Data under study =
□ □ □ □

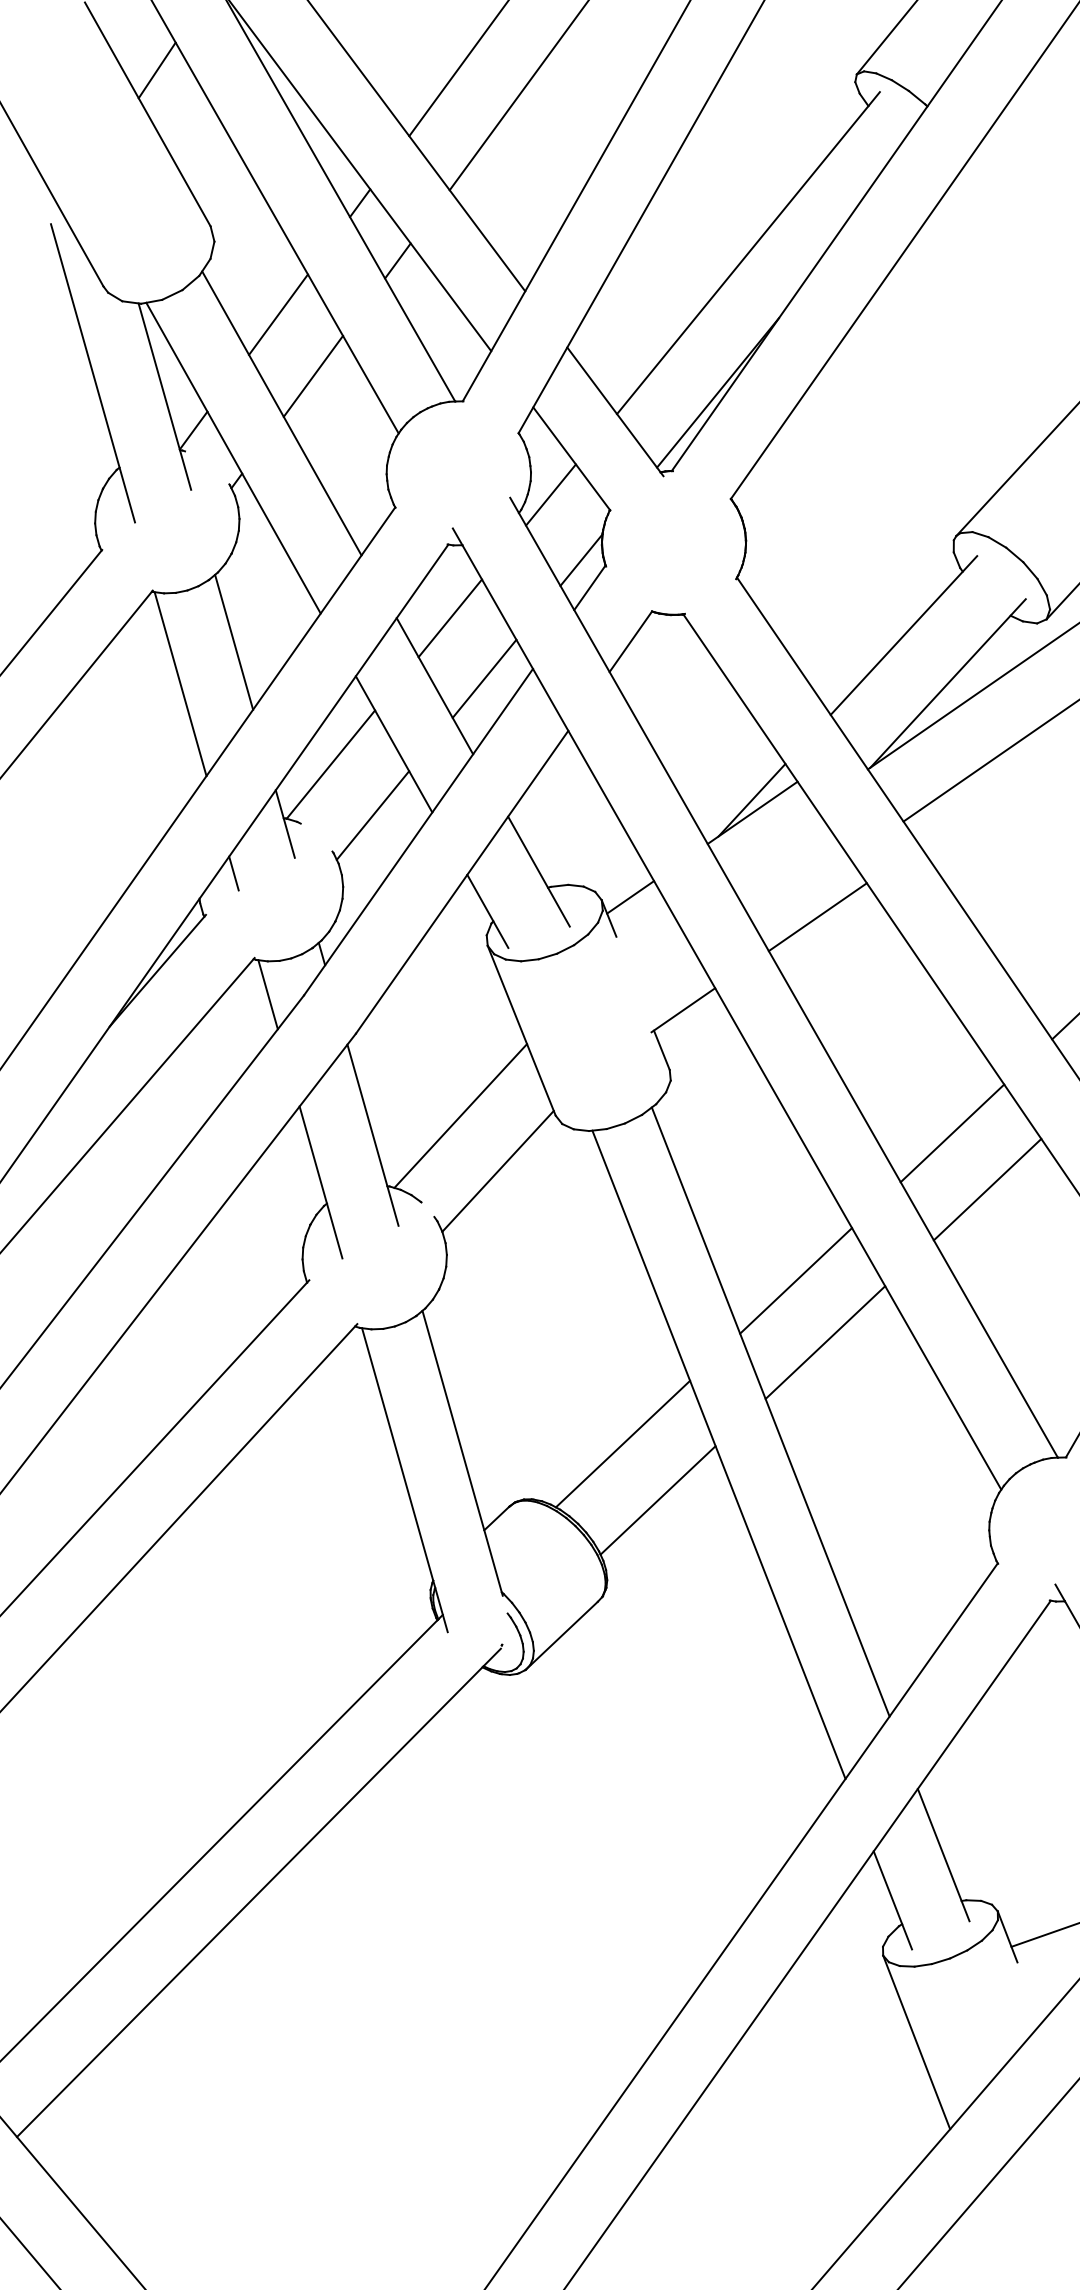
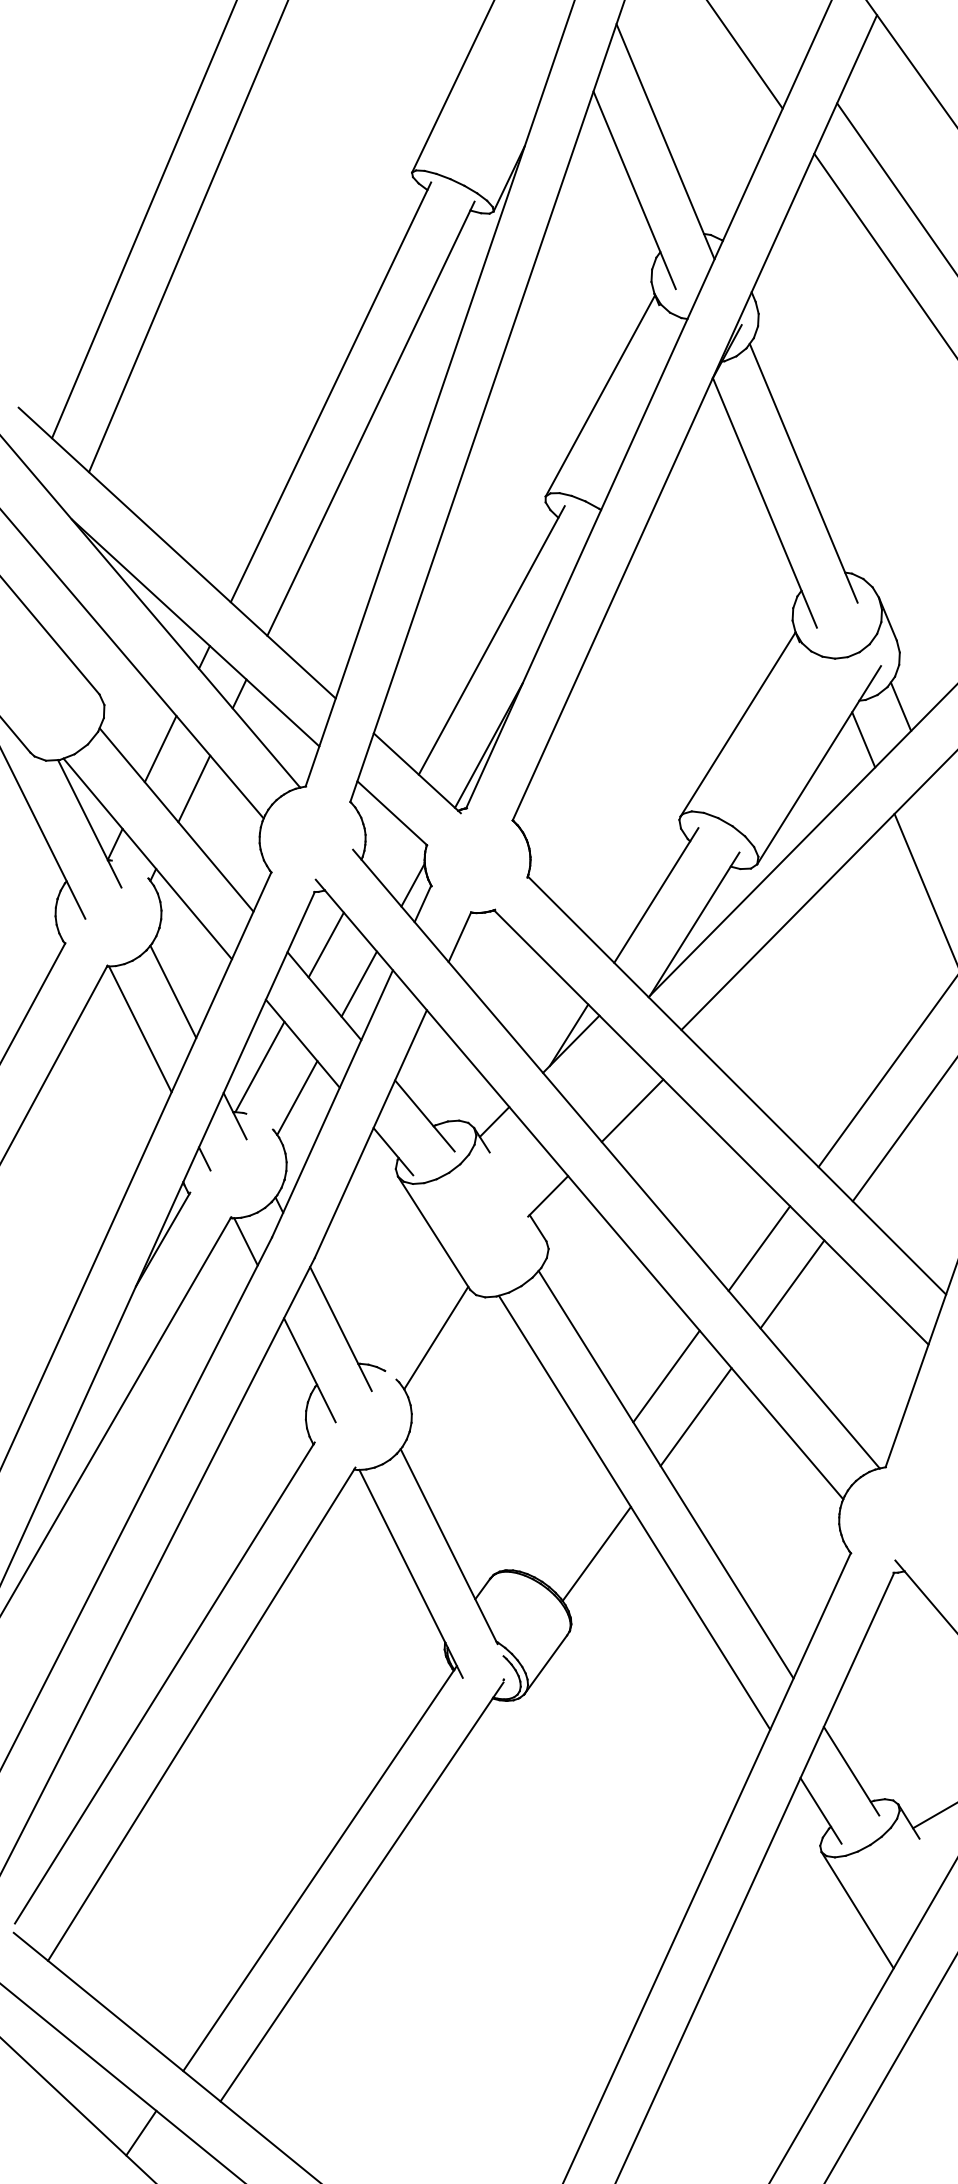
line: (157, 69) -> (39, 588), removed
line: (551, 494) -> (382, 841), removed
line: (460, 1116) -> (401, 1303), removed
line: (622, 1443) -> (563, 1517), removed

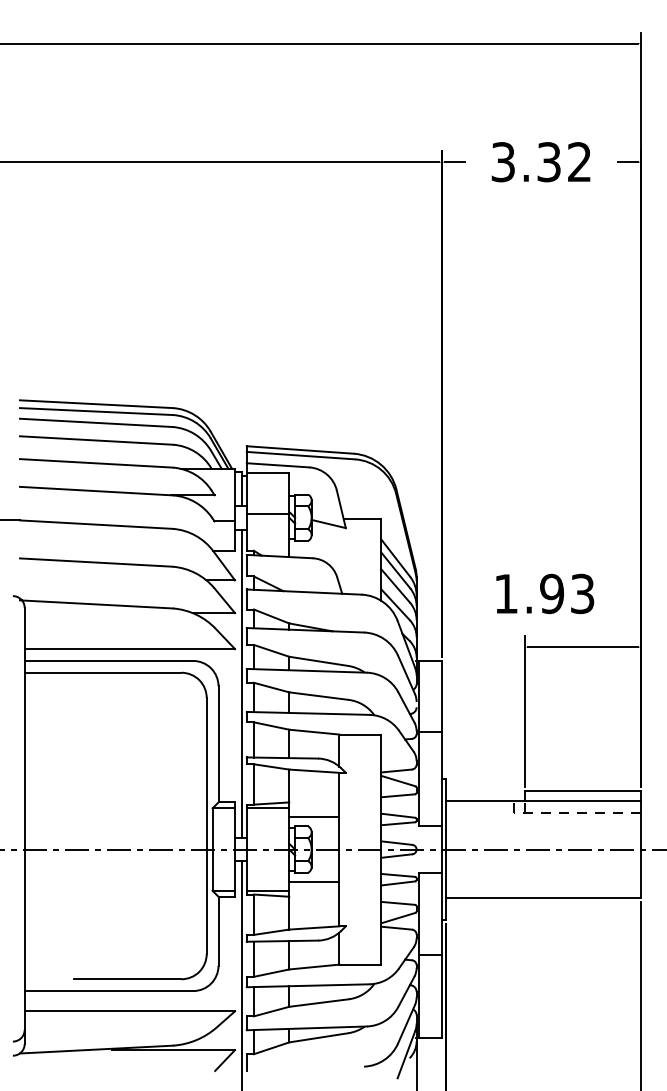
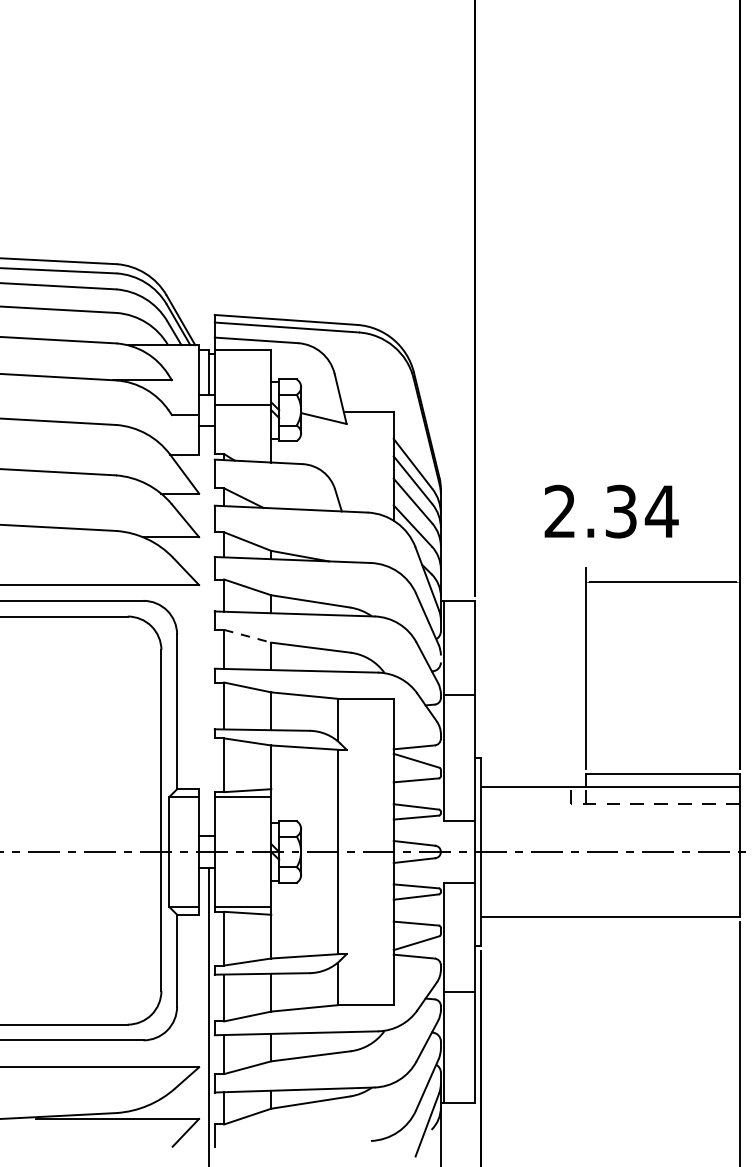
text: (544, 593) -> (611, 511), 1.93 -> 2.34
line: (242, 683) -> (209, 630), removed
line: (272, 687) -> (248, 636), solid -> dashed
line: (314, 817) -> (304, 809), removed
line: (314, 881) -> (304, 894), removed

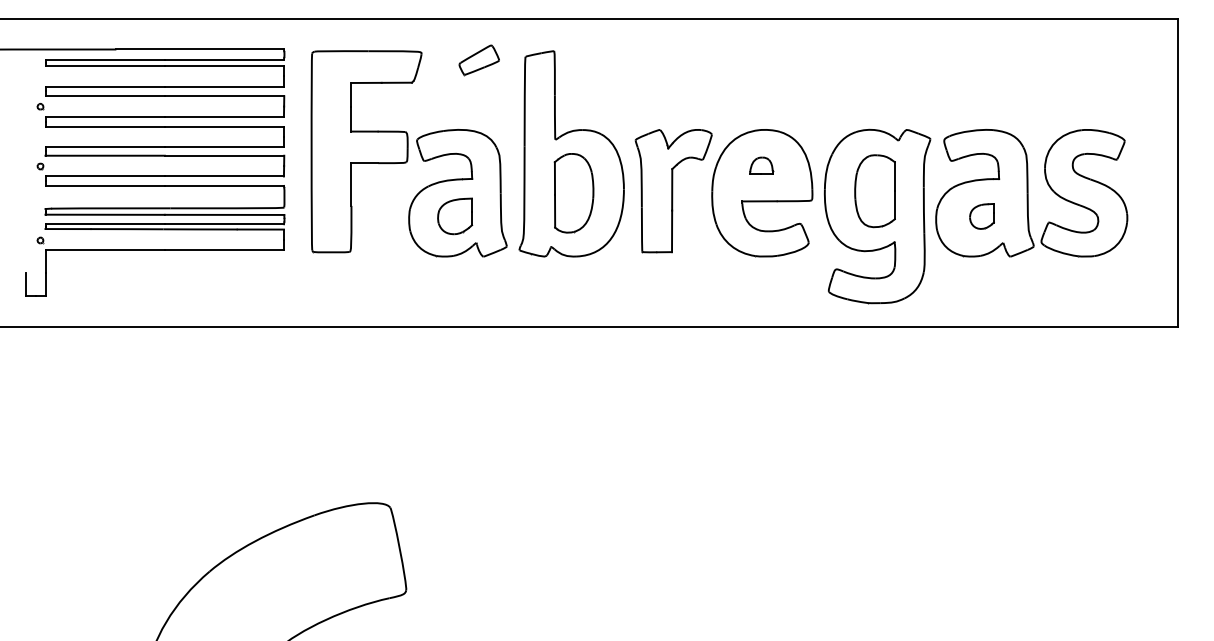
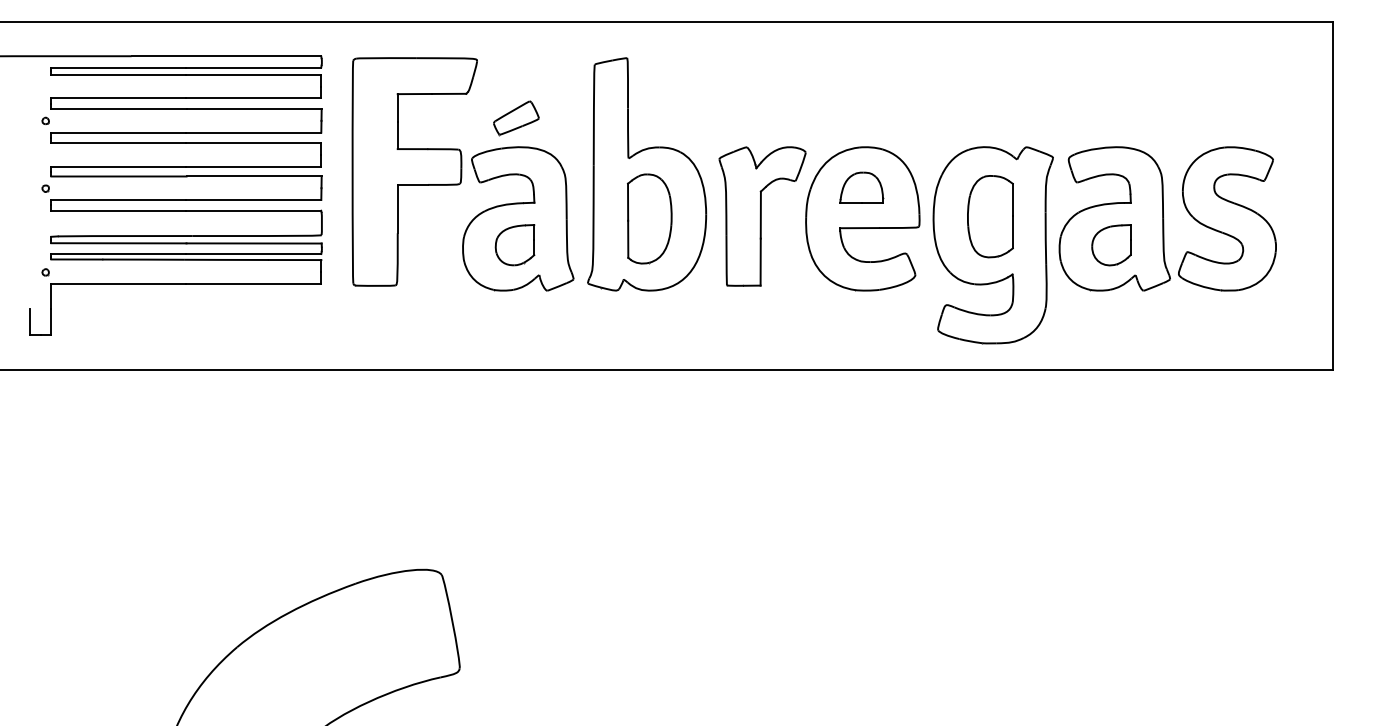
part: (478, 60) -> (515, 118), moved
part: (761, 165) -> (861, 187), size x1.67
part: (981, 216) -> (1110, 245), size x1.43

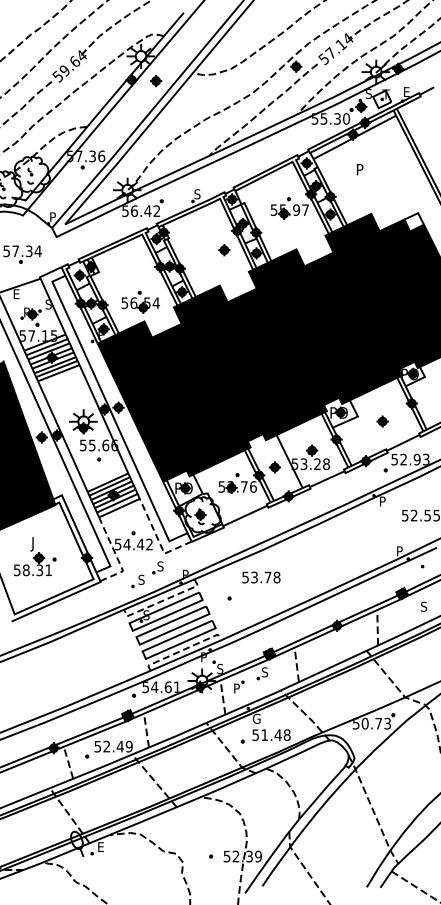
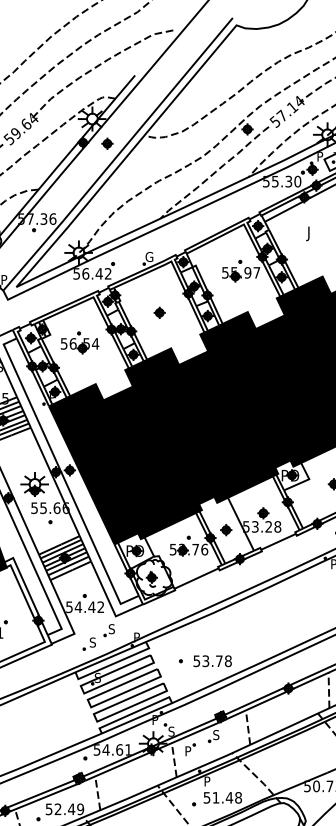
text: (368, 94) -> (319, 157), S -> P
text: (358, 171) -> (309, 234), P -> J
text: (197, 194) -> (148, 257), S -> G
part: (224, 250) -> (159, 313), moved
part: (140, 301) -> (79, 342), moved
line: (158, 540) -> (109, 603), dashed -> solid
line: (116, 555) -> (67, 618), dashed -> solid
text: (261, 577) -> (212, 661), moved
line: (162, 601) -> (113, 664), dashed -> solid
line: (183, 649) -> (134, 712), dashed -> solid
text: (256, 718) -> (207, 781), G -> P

□ □ □ □

Aim of the task =
Give back, exactly and with nothing added, the lines from the line containing "line: (183, 649)" through the final line of the records above, both of them included.

Reply to the exercise =
line: (183, 649) -> (134, 712), dashed -> solid
text: (256, 718) -> (207, 781), G -> P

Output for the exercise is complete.